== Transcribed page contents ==
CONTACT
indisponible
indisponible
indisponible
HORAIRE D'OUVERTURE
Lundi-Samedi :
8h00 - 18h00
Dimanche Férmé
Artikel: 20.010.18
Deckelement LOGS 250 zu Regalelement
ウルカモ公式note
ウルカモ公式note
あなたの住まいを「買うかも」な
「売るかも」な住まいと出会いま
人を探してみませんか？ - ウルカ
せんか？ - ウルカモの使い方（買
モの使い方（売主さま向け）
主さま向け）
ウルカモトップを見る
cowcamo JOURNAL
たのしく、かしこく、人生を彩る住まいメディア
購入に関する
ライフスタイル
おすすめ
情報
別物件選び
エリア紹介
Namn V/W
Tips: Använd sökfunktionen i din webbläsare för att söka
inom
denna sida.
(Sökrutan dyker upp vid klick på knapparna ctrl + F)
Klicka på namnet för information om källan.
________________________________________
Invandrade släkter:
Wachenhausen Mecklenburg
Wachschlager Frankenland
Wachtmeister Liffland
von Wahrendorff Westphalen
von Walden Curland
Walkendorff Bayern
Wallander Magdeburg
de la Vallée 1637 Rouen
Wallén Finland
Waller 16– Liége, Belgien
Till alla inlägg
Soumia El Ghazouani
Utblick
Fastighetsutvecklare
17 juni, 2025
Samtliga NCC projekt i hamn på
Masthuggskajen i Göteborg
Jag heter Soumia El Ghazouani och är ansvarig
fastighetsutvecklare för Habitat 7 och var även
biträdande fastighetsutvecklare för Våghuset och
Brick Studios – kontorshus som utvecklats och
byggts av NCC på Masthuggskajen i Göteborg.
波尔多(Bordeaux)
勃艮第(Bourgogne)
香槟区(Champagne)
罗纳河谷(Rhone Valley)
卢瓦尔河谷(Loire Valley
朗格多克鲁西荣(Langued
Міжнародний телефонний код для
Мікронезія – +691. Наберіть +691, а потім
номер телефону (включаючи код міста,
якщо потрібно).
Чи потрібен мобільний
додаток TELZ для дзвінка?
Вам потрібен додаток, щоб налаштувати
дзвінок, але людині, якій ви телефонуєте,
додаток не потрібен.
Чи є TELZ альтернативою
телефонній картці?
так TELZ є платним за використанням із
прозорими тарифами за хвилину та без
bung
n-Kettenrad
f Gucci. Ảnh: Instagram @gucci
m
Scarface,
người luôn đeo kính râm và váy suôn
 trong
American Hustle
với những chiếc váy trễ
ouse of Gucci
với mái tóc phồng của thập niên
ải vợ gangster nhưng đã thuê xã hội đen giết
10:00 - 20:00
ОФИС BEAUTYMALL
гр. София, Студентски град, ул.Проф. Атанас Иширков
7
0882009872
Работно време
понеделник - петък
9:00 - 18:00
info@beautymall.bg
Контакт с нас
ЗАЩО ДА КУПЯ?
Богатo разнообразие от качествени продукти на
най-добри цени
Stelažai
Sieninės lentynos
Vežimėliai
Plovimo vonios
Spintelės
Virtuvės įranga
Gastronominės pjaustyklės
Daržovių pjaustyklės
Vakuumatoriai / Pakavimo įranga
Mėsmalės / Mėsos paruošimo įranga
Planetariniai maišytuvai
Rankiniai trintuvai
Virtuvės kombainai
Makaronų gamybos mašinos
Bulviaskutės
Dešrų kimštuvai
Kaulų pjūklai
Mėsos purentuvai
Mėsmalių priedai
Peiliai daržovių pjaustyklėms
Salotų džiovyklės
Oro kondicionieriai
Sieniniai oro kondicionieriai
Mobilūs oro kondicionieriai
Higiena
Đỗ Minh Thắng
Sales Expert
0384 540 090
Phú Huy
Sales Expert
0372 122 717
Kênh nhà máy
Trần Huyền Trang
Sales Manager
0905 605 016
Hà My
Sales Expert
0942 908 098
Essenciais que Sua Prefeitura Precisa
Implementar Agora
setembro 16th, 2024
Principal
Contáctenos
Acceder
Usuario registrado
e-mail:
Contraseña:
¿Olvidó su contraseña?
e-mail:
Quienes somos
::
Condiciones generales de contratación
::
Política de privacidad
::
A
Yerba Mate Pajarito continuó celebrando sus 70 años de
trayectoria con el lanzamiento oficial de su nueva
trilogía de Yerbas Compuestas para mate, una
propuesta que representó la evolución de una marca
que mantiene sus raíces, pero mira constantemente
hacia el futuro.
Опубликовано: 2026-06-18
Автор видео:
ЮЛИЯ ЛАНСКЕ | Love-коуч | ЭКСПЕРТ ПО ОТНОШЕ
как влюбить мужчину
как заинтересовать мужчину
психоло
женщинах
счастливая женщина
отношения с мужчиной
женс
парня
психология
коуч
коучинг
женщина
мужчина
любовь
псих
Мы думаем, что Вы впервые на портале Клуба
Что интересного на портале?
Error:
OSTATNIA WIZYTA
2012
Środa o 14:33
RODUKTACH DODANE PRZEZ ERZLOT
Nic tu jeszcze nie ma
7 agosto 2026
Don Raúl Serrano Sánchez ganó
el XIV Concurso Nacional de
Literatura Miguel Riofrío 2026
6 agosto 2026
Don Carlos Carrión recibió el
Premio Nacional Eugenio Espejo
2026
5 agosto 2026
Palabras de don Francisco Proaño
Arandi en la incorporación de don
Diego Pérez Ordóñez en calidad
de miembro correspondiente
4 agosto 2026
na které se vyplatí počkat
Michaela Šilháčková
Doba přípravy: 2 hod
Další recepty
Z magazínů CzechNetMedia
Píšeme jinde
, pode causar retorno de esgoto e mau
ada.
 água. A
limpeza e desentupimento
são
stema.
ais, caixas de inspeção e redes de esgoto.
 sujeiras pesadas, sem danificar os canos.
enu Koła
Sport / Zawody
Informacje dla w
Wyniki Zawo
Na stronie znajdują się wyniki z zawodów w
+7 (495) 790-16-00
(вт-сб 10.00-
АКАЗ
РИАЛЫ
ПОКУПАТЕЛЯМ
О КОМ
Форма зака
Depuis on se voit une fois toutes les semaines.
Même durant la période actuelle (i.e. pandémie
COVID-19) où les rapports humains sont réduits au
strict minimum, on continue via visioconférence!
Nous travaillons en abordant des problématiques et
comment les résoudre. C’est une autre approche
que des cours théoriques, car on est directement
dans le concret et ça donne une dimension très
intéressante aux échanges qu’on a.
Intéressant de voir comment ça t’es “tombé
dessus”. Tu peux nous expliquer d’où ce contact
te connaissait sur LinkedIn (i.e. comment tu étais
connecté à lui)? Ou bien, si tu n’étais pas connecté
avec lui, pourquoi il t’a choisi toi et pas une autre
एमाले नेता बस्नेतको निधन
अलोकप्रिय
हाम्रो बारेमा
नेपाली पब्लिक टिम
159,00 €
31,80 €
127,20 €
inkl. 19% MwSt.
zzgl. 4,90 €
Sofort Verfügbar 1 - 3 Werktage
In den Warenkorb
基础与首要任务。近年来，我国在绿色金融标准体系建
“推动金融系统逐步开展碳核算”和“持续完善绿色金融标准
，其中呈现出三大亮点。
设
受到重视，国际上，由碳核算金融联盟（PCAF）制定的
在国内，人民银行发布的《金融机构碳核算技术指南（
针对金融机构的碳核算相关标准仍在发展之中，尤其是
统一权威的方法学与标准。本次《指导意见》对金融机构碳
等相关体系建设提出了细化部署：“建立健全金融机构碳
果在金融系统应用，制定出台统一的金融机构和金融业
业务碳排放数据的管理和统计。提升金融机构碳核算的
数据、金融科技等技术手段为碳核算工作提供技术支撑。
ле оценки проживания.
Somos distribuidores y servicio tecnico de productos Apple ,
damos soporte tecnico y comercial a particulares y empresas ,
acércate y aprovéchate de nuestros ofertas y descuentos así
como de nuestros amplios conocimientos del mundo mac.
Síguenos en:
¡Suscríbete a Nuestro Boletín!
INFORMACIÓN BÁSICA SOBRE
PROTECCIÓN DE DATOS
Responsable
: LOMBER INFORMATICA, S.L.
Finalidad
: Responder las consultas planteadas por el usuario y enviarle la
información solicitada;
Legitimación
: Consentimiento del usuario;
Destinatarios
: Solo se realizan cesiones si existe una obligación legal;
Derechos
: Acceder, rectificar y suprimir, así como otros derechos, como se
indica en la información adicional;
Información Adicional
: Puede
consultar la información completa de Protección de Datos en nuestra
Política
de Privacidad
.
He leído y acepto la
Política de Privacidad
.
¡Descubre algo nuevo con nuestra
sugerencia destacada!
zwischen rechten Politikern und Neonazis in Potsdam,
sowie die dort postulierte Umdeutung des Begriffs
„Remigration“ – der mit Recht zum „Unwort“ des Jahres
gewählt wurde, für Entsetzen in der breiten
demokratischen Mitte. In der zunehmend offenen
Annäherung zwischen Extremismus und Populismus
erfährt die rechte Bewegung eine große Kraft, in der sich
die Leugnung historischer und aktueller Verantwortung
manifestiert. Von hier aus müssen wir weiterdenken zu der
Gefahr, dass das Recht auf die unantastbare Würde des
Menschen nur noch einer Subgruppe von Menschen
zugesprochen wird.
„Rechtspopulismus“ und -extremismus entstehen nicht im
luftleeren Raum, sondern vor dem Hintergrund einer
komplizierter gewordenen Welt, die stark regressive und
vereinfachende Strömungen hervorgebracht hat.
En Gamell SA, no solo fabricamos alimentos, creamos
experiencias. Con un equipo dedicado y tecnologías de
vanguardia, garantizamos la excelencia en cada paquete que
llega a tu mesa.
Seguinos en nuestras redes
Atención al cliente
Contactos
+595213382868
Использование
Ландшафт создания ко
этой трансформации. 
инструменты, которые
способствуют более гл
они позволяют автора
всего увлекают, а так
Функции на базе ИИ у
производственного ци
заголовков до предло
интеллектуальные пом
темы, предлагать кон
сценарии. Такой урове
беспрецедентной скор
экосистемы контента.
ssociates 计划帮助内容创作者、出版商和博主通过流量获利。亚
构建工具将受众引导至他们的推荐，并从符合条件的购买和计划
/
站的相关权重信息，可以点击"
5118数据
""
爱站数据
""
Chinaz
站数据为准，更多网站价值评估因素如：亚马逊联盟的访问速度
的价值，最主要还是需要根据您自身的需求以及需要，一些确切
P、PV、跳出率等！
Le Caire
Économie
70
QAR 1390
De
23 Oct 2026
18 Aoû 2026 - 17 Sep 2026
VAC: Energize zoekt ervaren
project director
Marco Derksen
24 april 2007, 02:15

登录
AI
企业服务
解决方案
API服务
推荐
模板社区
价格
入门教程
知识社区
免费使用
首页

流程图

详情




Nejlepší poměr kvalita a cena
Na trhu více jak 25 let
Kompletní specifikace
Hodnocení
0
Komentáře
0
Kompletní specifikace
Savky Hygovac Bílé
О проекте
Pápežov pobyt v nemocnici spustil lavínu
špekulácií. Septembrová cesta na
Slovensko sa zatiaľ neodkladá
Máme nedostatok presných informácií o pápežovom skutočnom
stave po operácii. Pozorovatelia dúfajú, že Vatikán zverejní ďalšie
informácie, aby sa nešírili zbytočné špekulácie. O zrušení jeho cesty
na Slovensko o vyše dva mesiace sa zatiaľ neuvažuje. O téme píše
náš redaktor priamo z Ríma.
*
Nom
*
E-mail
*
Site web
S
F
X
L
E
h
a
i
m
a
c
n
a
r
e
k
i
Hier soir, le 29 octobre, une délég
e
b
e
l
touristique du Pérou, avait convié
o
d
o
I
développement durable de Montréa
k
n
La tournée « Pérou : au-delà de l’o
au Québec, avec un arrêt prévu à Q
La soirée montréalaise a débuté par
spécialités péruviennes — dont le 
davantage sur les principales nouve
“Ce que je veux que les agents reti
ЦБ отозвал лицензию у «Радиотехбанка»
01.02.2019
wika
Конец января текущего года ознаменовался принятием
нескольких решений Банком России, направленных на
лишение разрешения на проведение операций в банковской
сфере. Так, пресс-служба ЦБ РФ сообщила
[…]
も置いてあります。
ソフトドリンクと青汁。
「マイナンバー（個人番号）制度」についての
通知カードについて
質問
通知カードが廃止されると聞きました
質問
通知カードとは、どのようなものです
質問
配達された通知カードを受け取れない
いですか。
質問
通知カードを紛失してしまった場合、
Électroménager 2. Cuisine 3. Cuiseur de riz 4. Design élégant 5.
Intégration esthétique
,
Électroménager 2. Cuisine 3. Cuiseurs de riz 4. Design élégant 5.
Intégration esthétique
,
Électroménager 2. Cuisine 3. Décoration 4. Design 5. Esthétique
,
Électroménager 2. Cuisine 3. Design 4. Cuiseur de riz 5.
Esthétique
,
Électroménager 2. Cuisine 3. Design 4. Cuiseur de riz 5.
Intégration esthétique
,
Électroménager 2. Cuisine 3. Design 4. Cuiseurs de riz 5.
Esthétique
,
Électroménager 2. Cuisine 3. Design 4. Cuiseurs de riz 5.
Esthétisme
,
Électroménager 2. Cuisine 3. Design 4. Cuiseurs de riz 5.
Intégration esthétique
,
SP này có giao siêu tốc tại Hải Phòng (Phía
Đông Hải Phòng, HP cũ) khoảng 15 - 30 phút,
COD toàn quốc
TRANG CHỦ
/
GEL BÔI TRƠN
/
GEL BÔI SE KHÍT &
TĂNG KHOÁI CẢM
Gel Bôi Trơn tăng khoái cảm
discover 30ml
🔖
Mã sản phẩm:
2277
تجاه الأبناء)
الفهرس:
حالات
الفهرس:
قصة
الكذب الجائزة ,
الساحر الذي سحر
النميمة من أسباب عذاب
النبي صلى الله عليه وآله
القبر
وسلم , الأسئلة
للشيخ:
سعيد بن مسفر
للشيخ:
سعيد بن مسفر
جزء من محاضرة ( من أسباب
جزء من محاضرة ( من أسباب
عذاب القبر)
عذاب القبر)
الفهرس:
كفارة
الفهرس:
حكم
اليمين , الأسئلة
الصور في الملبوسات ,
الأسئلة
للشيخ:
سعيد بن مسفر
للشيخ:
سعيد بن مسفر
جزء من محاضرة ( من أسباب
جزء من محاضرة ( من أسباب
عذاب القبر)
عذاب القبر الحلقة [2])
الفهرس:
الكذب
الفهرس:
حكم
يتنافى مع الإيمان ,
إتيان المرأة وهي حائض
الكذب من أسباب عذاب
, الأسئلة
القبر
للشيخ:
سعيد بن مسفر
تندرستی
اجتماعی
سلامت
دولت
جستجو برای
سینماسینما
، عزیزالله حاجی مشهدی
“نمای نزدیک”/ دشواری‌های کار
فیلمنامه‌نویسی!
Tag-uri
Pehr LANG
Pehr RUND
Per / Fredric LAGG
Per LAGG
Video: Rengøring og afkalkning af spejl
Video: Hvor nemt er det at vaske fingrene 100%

== TASK PROMPT ==
Among the records above, only the lines between the line holding "Что интересного на портале?" and the line holding "de miembro correspondiente", inclusive, are to be output, exactly as written.

== YOUR SOLUTION ==
Что интересного на портале?
Error:
OSTATNIA WIZYTA
2012
Środa o 14:33
RODUKTACH DODANE PRZEZ ERZLOT
Nic tu jeszcze nie ma
7 agosto 2026
Don Raúl Serrano Sánchez ganó
el XIV Concurso Nacional de
Literatura Miguel Riofrío 2026
6 agosto 2026
Don Carlos Carrión recibió el
Premio Nacional Eugenio Espejo
2026
5 agosto 2026
Palabras de don Francisco Proaño
Arandi en la incorporación de don
Diego Pérez Ordóñez en calidad
de miembro correspondiente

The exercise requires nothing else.